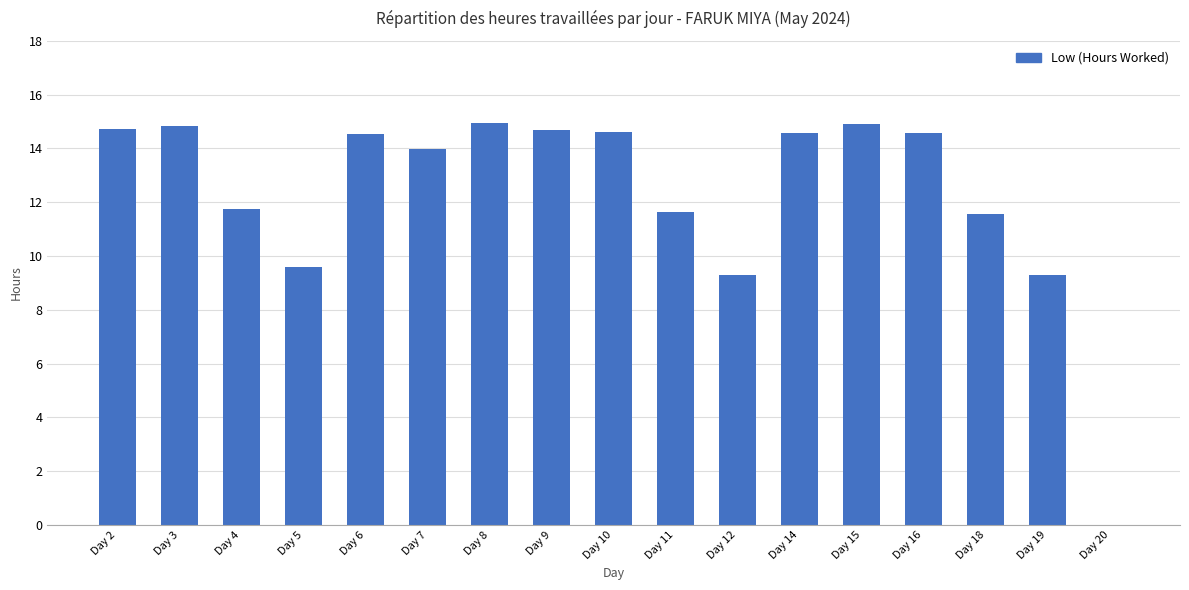

What is the maximum value shown in the chart?

14.9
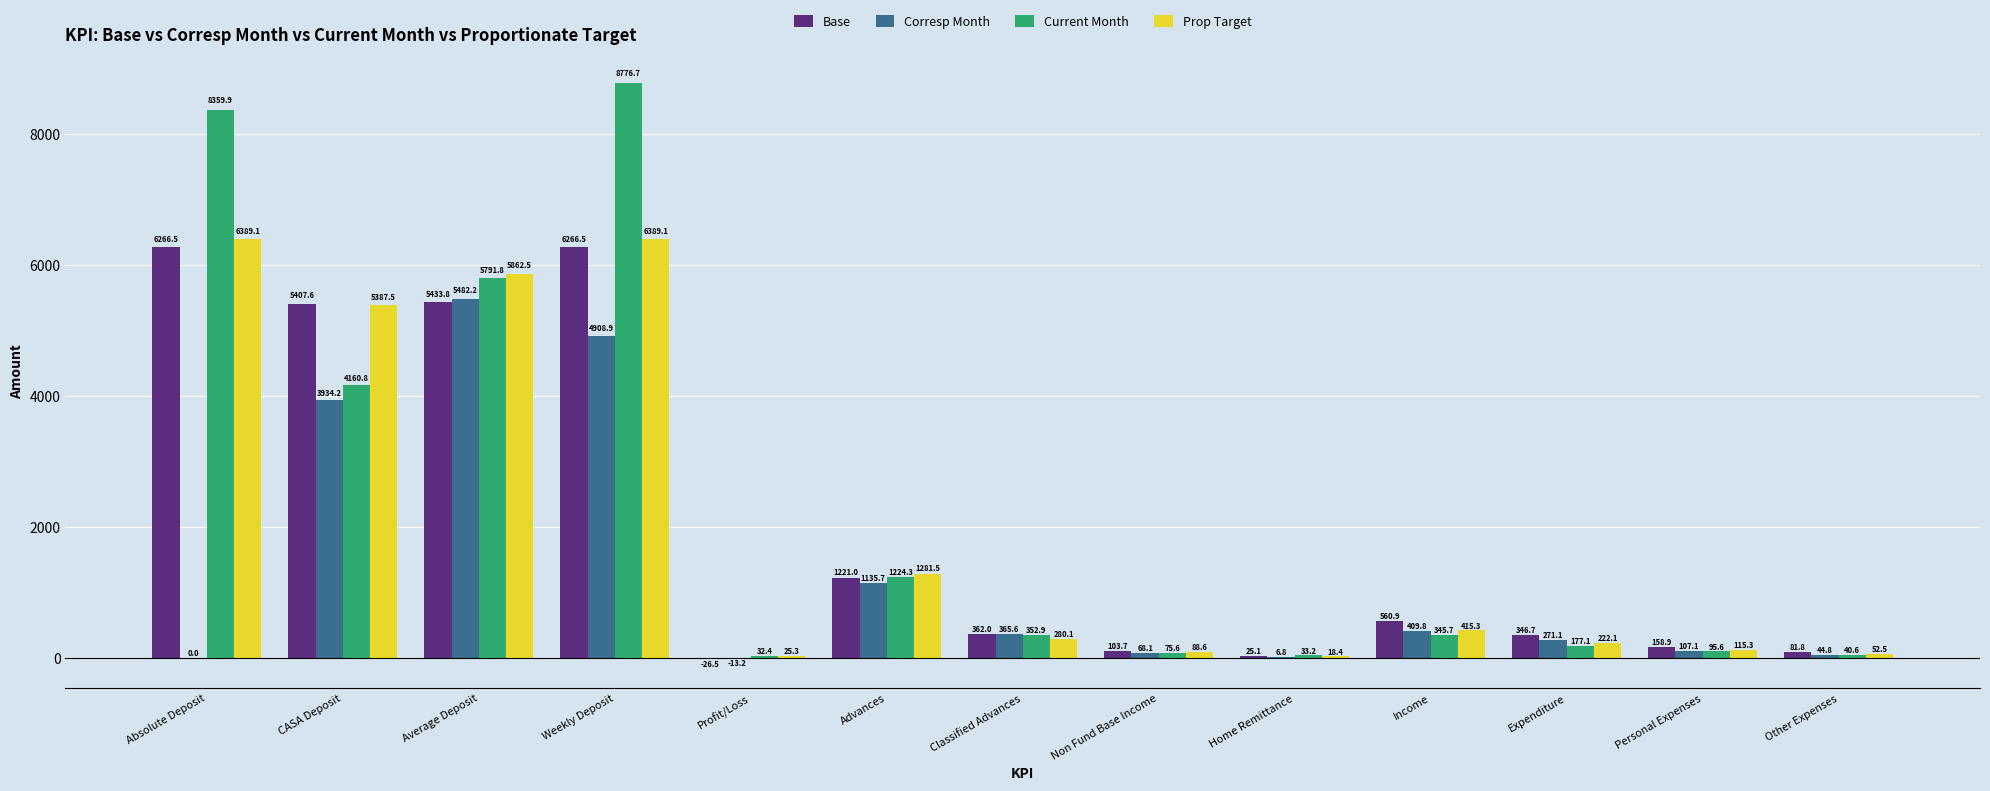

Reading left to right, extract all data points from this chart.

Base: Absolute Deposit=6266.5	CASA Deposit=5407.6	Average Deposit=5433.8	Weekly Deposit=6266.5	Profit/Loss=-26.5	Advances=1221.0	Classified Advances=362.0	Non Fund Base Income=103.7	Home Remittance=25.1	Income=560.9	Expenditure=346.7	Personal Expenses=158.9	Other Expenses=81.8
Corresp Month: Absolute Deposit=0.0	CASA Deposit=3934.2	Average Deposit=5482.2	Weekly Deposit=4908.9	Profit/Loss=-13.2	Advances=1135.7	Classified Advances=365.6	Non Fund Base Income=68.1	Home Remittance=6.8	Income=409.8	Expenditure=271.1	Personal Expenses=107.1	Other Expenses=44.8
Current Month: Absolute Deposit=8359.9	CASA Deposit=4160.8	Average Deposit=5791.8	Weekly Deposit=8776.7	Profit/Loss=32.4	Advances=1224.3	Classified Advances=352.9	Non Fund Base Income=75.6	Home Remittance=33.2	Income=345.7	Expenditure=177.1	Personal Expenses=95.6	Other Expenses=40.6
Prop Target: Absolute Deposit=6389.1	CASA Deposit=5387.5	Average Deposit=5862.5	Weekly Deposit=6389.1	Profit/Loss=25.3	Advances=1281.5	Classified Advances=280.1	Non Fund Base Income=88.6	Home Remittance=18.4	Income=415.3	Expenditure=222.1	Personal Expenses=115.3	Other Expenses=52.5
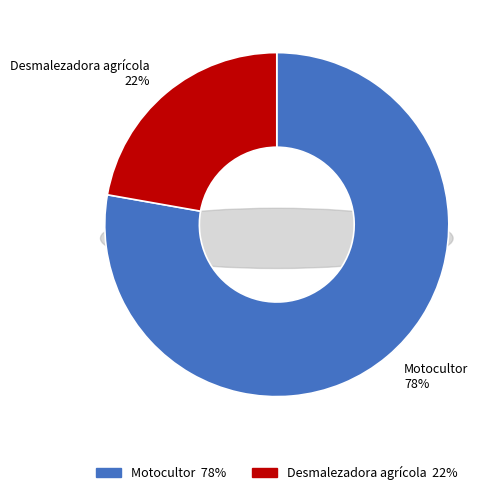

Which slice is the smallest?

Desmalezadora agrícola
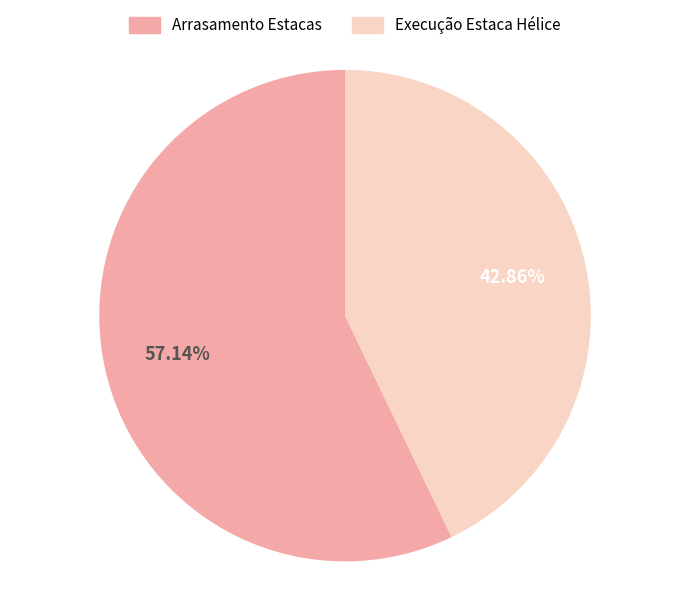

What is the smallest slice in the pie chart?

Execução Estaca Hélice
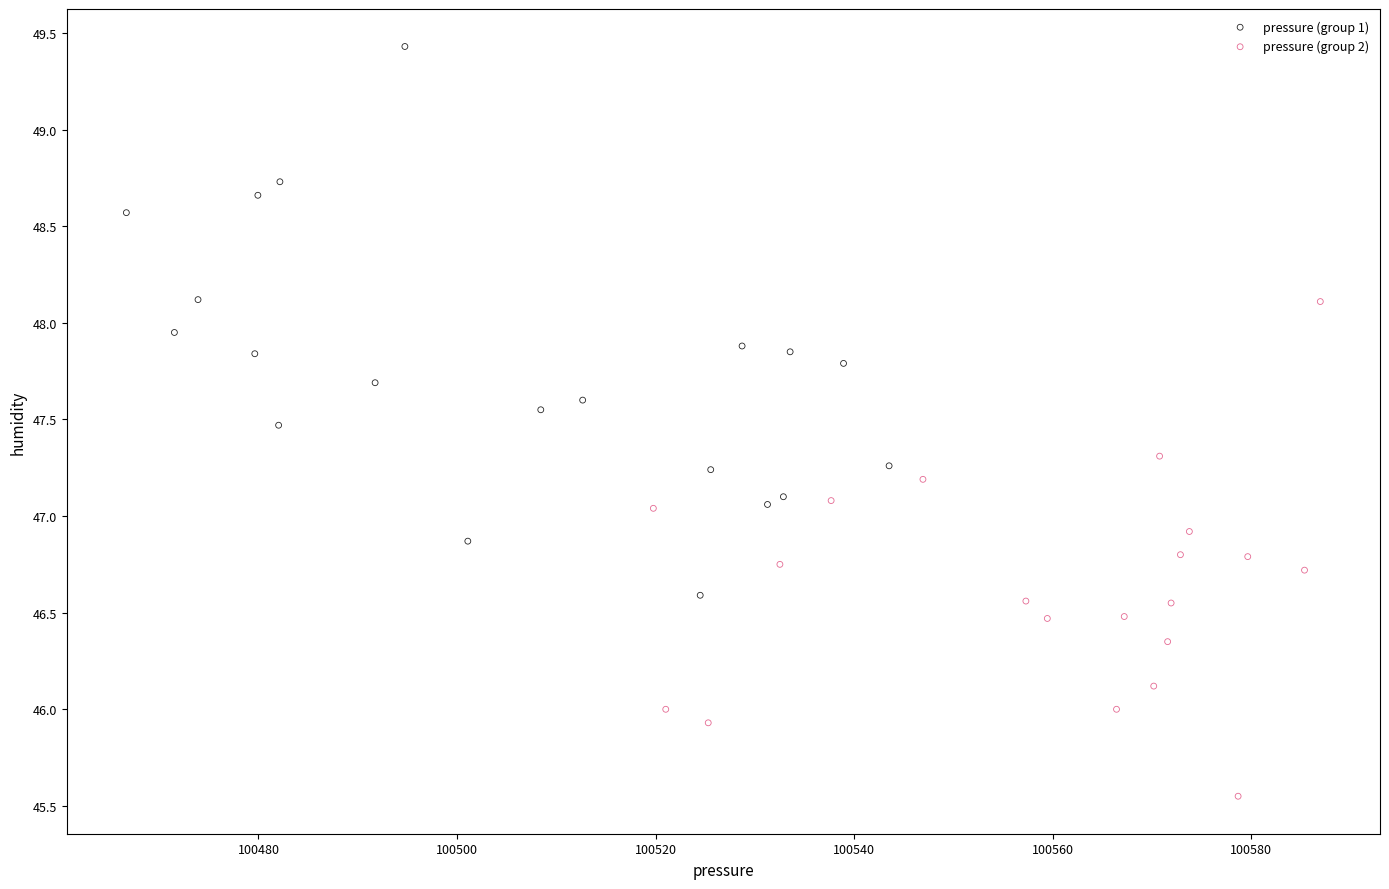

Which series contains the lowest Y value?

pressure (group 2)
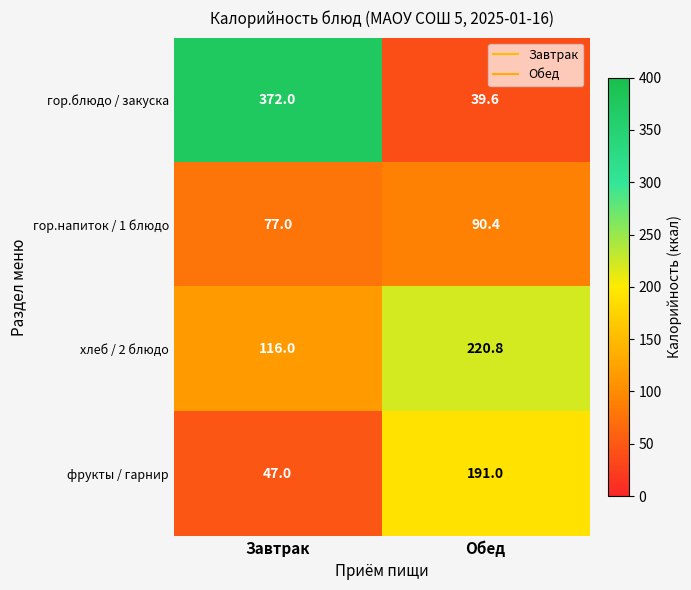

Which series has the largest range (max minus min)?

гор.блюдо / закуска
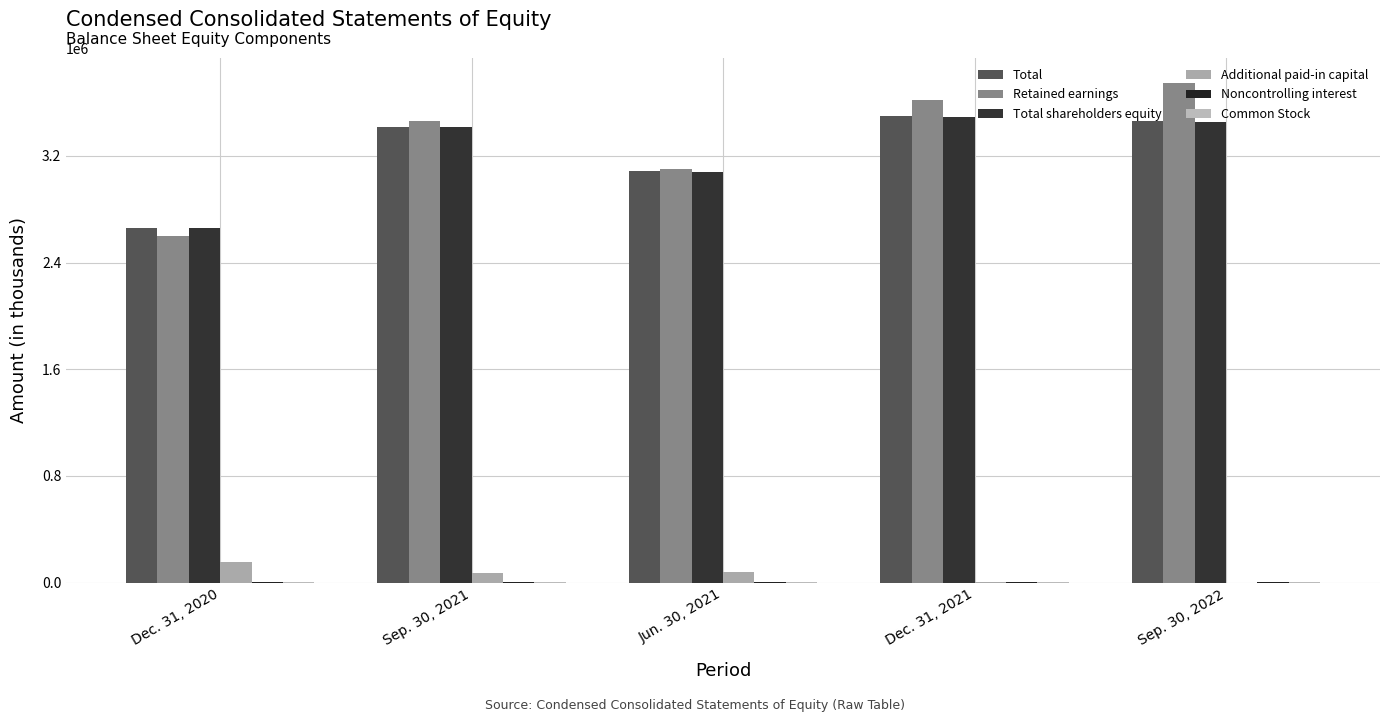

Reading left to right, list all the values displayed in this chart.

Total: Dec. 31, 2020=2663227	Sep. 30, 2021=3420592	Jun. 30, 2021=3083651	Dec. 31, 2021=3497991	Sep. 30, 2022=3459213
Retained earnings: Dec. 31, 2020=2600201	Sep. 30, 2021=3463539	Jun. 30, 2021=3104471	Dec. 31, 2021=3620008	Sep. 30, 2022=3748600
Total shareholders equity: Dec. 31, 2020=2659637	Sep. 30, 2021=3417358	Jun. 30, 2021=3079454	Dec. 31, 2021=3494426	Sep. 30, 2022=3455648
Additional paid-in capital: Dec. 31, 2020=157496	Sep. 30, 2021=74925	Jun. 30, 2021=79357	Dec. 31, 2021=3160	Sep. 30, 2022=0
Noncontrolling interest: Dec. 31, 2020=3590	Sep. 30, 2021=3234	Jun. 30, 2021=4197	Dec. 31, 2021=3565	Sep. 30, 2022=3565
Common Stock: Dec. 31, 2020=1693	Sep. 30, 2021=1694	Jun. 30, 2021=1692	Dec. 31, 2021=1672	Sep. 30, 2022=1591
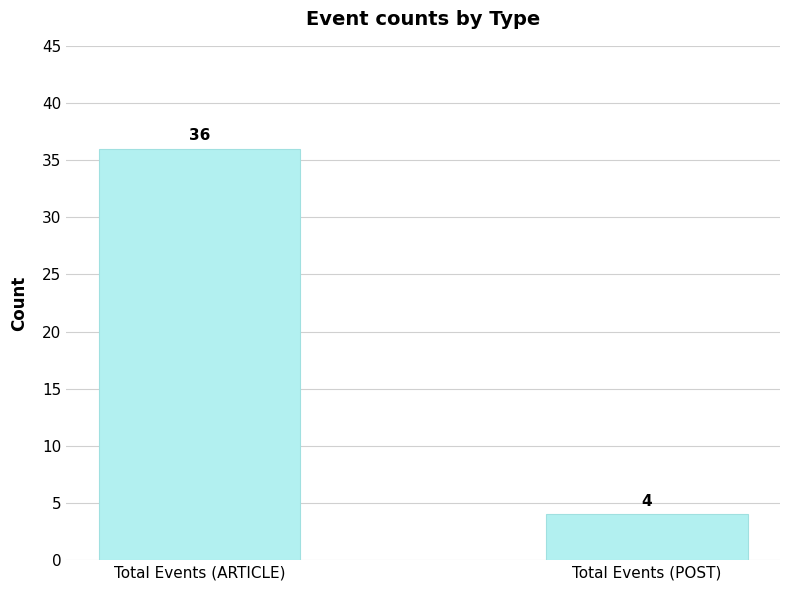

Read the value at Total Events (POST).

4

# # #

WHAT YOU ARE ASKED TO DO: Render every line of the material above as a JSON list of strings, one string per line, leaving out blank lines and the picture placeholders.

EXERCISE RESPONSE:
[
  "What is the maximum value shown in the chart?",
  "14.9",
  "Reading left to right, extract all data points from this chart.",
  "Base: Absolute Deposit=6266.5\tCASA Deposit=5407.6\tAverage Deposit=5433.8\tWeekly Deposit=6266.5\tProfit/Loss=-26.5\tAdvances=1221.0\tClassified Advances=362.0\tNon Fund Base Income=103.7\tHome Remittance=25.1\tIncome=560.9\tExpenditure=346.7\tPersonal Expenses=158.9\tOther Expenses=81.8",
  "Corresp Month: Absolute Deposit=0.0\tCASA Deposit=3934.2\tAverage Deposit=5482.2\tWeekly Deposit=4908.9\tProfit/Loss=-13.2\tAdvances=1135.7\tClassified Advances=365.6\tNon Fund Base Income=68.1\tHome Remittance=6.8\tIncome=409.8\tExpenditure=271.1\tPersonal Expenses=107.1\tOther Expenses=44.8",
  "Current Month: Absolute Deposit=8359.9\tCASA Deposit=4160.8\tAverage Deposit=5791.8\tWeekly Deposit=8776.7\tProfit/Loss=32.4\tAdvances=1224.3\tClassified Advances=352.9\tNon Fund Base Income=75.6\tHome Remittance=33.2\tIncome=345.7\tExpenditure=177.1\tPersonal Expenses=95.6\tOther Expenses=40.6",
  "Prop Target: Absolute Deposit=6389.1\tCASA Deposit=5387.5\tAverage Deposit=5862.5\tWeekly Deposit=6389.1\tProfit/Loss=25.3\tAdvances=1281.5\tClassified Advances=280.1\tNon Fund Base Income=88.6\tHome Remittance=18.4\tIncome=415.3\tExpenditure=222.1\tPersonal Expenses=115.3\tOther Expenses=52.5",
  "Which slice is the smallest?",
  "Desmalezadora agrícola",
  "What is the smallest slice in the pie chart?",
  "Execução Estaca Hélice",
  "Which series contains the lowest Y value?",
  "pressure (group 2)",
  "Which series has the largest range (max minus min)?",
  "гор.блюдо / закуска",
  "Reading left to right, list all the values displayed in this chart.",
  "Total: Dec. 31, 2020=2663227\tSep. 30, 2021=3420592\tJun. 30, 2021=3083651\tDec. 31, 2021=3497991\tSep. 30, 2022=3459213",
  "Retained earnings: Dec. 31, 2020=2600201\tSep. 30, 2021=3463539\tJun. 30, 2021=3104471\tDec. 31, 2021=3620008\tSep. 30, 2022=3748600",
  "Total shareholders equity: Dec. 31, 2020=2659637\tSep. 30, 2021=3417358\tJun. 30, 2021=3079454\tDec. 31, 2021=3494426\tSep. 30, 2022=3455648",
  "Additional paid-in capital: Dec. 31, 2020=157496\tSep. 30, 2021=74925\tJun. 30, 2021=79357\tDec. 31, 2021=3160\tSep. 30, 2022=0",
  "Noncontrolling interest: Dec. 31, 2020=3590\tSep. 30, 2021=3234\tJun. 30, 2021=4197\tDec. 31, 2021=3565\tSep. 30, 2022=3565",
  "Common Stock: Dec. 31, 2020=1693\tSep. 30, 2021=1694\tJun. 30, 2021=1692\tDec. 31, 2021=1672\tSep. 30, 2022=1591",
  "Read the value at Total Events (POST).",
  "4"
]